If the dog is sensitive to having her tail messed about with, have a partner distract her from the front with a wooden spoon covered with peanut butter, or something equally wonderful. The fridge trick is great if you don't have somebody to help you.


----------



## janine

I found Cowboy Magic products at Southern States a farm store. Great for mats and keeping Chesters butt feathers less frizzie.


----------



## MillysMom

When I adopted Milly she had a lot of matted fur. I used Cowboy Magic Concentrated Detangler and Shine (it comes in a tube), along with Show Sheen (comes in a spray bottle and is made for horses - I wouldn't use that regularly, as it does contain silicone, but it worked better than the Cowboy Magic). I used a rake and a human wide tooth plastic comb, and got out the majority of the mats. It took about 3 weeks to fully get them out, as a few had to grow a little longer. I ended up being able to save a lot of her coat, and only had to cut out a few of them. Wish I'd known about the mat rake back then.

Any horse tack store, feed store, or even tractor supply should sell both products, or you can order them online. Amazon usually has both at good rates. For a dog, I'd get the 4oz Cowboy Magic (it's harder to find the concentrated tube these days, but I suggest that if you can find it), and the smallest bottle of Show Sheen you can get, which will still be entirely too much.

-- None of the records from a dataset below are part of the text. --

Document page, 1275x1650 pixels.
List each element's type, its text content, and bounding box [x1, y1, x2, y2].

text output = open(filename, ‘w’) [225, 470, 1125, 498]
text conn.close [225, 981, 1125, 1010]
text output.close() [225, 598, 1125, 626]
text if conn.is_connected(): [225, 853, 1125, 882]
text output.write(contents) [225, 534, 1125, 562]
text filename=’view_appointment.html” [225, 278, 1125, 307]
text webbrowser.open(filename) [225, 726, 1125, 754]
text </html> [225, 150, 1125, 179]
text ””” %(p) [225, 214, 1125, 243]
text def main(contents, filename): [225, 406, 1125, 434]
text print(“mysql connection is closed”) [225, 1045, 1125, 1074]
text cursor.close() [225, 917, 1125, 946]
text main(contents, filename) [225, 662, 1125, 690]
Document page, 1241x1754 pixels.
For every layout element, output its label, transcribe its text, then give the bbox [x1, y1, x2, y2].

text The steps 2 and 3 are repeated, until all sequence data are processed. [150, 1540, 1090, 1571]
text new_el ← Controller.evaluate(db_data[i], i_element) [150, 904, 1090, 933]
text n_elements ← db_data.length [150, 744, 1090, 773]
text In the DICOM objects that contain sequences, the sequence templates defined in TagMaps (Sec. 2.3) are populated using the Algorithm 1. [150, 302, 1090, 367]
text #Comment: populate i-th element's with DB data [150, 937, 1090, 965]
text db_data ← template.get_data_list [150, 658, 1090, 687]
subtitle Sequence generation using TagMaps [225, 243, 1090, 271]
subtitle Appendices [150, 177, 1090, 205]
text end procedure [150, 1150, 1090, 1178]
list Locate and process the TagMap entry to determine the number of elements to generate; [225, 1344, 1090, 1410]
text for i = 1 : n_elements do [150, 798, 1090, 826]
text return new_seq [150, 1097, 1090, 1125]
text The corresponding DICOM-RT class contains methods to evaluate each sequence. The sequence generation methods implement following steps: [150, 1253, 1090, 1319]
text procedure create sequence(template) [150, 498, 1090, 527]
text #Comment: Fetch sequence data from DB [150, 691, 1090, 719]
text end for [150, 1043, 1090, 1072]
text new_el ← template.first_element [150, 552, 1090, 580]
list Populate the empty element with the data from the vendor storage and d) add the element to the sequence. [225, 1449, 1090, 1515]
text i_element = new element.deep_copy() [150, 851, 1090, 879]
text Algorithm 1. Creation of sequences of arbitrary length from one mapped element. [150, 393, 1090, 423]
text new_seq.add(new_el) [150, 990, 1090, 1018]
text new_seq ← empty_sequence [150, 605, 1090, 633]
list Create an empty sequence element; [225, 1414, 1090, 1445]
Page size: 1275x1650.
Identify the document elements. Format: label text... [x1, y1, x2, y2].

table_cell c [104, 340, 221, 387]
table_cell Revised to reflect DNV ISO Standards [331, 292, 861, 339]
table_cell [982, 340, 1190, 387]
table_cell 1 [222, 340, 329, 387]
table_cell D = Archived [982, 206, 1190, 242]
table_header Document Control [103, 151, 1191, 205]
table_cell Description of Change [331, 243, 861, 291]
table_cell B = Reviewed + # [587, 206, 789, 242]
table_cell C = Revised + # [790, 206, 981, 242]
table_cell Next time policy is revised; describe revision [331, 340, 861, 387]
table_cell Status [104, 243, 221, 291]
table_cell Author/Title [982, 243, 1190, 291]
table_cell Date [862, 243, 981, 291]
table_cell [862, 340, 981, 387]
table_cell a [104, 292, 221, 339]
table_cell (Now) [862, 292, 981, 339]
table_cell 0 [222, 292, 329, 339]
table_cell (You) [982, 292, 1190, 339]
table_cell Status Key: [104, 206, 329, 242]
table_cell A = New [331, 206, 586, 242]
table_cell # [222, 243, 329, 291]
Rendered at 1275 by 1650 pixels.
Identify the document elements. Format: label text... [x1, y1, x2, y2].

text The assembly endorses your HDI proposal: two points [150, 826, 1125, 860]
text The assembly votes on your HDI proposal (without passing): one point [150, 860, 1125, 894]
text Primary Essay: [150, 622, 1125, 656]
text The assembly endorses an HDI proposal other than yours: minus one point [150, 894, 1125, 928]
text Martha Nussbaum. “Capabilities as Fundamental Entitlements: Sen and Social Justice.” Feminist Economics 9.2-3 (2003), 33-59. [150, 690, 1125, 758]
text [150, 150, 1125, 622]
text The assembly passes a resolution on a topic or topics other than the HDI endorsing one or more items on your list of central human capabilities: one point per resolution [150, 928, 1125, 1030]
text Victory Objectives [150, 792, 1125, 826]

Show Sheen: http://www.doversaddlery.com/product.asp?pn=X1-22152&ids=27674187
Cowboy Magic Detangler and Shine (concentrated): http://www.doversaddlery.com/product.asp?pn=X1-22636&ids=27674187&bhcd2=1279290128


----------



## Maya's Mom

*Update*

It is going fairly well getting the mats out. I am very grateful for all the advice! :thanks:I went to two pet stores, but couldn't find the Cowboy Magic detangler, but I did find the ShowSheen and it is working well. I made the mistake of asking for advice from the Petco groomer and she offered to show me how to use the dematting comb. She got the mat she was working on out, but also cut out A LOT of hair. :no: I thanked her and left as quickly as I could. Since I have gotten home I spent about an hour working on the mats. I've gotten about 5 out so far mostly by using my fingers and the ShowSheen. It is working pretty well. I used the peanut butter on the refrigerator trick, as my husband is out of town for work for a few days. Maya was very calm and happy while licking the peanut butter while I worked. If only I could give her a whole jar of peanut butter, I'm sure we could get all the mats out tonight! I didn't want to upset her stomach, so I smeared a thin layer of p.b. on the fridge twice, then put the p.b. away. I got her a bully stick at the pet store, so then I gave her the bully stick while I worked. She was happy with that for about 30 minutes, then decided she had enough and walked away. So I am giving her a break for now and I'll do some more later. I think I am probably 1/3 to 1/2 done, but I'm not sure. I used some of my hair elastics to keep the hair I had already worked on separate and out of the way. I am definitely grateful for the time I put in with Maya as a young puppy getting her used to being handled. She really didn't seem stressed by my working at all until she decided it had been too long. She excitedly took treats I offered while working. I am relieved that it doesn't seem to bother her much. I am very grateful for the wonderful tips everyone shared. I will definitely do everything I can to make sure this doesn't happen again! I usually am really good about grooming, but slacked off while on vacation at the beach. :doh: I did towel dry her every time she got wet, because I was worrying about hot spots, but I didn't brush her. I will be much more careful next time!


----------



## AmberSunrise

Yay - good work  It might take a few more sessions, but you'll like the results way better than a tail with holes in the fur. BTW don't be too hard on yourself; sometimes matts happen.


----------



## Oaklys Dad

Glad the mats are coming out. I just got done working some out of Oakly's butt feathers. He was not happy but let me work them out using one tine of the undercoat rake.


----------



## Lestorm

Cowboy Magic detangler is very good. If that doesnt work then its the old scissors and you may find you wont have to cut too much out, it will grow back before you know it.


----------